**To do:** The passage below on environmental data for small pelagic fish names several kinds of data that ERDDAP servers give access to. List every kind it names.

**Passage to read:**
Easy access to environmental data for analyzing environmental drivers of the dynamics of small pelagic fish

This notebook demonstrates how easy it is to retrieve data relevant to analysing environmental drivers of small pelagics using ERDDAP servers and Python. In the examples, the code needed to actually get the data, which is short and simple, are separated from code to map or graph the data once the data ar in memory, so that the more complicated plotting code doesn't obscure how simple it is to extract the desired data.

ERDDAP servers provide access to literally petabytes of data, including satellite data, fisheries survey data, glider data, animal tracking data and more.

To start we define some functions that are used throughout.

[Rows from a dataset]
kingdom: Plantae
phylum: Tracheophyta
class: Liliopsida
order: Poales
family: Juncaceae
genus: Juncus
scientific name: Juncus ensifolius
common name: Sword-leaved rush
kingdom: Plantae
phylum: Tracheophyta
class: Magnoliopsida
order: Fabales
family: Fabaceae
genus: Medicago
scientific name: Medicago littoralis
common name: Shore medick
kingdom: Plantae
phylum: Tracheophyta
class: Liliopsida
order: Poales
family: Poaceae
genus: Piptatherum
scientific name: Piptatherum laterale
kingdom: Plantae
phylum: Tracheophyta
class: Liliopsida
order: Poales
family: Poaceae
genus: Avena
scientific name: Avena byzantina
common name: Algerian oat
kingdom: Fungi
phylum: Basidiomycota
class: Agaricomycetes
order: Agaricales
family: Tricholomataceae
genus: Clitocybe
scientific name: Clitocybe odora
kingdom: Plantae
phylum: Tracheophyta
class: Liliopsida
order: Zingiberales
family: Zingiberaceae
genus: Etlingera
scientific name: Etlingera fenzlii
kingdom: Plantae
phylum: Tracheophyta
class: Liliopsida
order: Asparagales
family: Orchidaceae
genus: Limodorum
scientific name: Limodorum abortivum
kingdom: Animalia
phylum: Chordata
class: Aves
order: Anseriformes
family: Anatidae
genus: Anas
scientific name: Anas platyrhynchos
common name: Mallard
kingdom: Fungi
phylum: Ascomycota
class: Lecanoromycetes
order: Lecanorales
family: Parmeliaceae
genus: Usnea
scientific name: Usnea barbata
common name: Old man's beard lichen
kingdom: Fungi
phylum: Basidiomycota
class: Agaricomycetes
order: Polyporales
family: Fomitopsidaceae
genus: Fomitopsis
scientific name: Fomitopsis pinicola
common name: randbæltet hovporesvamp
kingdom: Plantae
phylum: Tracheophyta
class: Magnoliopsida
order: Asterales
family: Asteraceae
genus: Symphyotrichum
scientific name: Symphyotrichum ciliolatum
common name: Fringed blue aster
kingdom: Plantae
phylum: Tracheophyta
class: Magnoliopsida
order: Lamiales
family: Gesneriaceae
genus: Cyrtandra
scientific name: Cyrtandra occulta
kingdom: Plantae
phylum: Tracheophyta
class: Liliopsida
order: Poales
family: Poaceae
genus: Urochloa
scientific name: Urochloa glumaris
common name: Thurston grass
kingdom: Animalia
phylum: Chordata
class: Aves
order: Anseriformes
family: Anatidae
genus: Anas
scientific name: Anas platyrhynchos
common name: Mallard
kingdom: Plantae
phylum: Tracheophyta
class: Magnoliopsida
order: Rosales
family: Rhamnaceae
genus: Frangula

**Written reply:**
- Satellite data
- Fisheries survey data
- Glider data
- Animal tracking data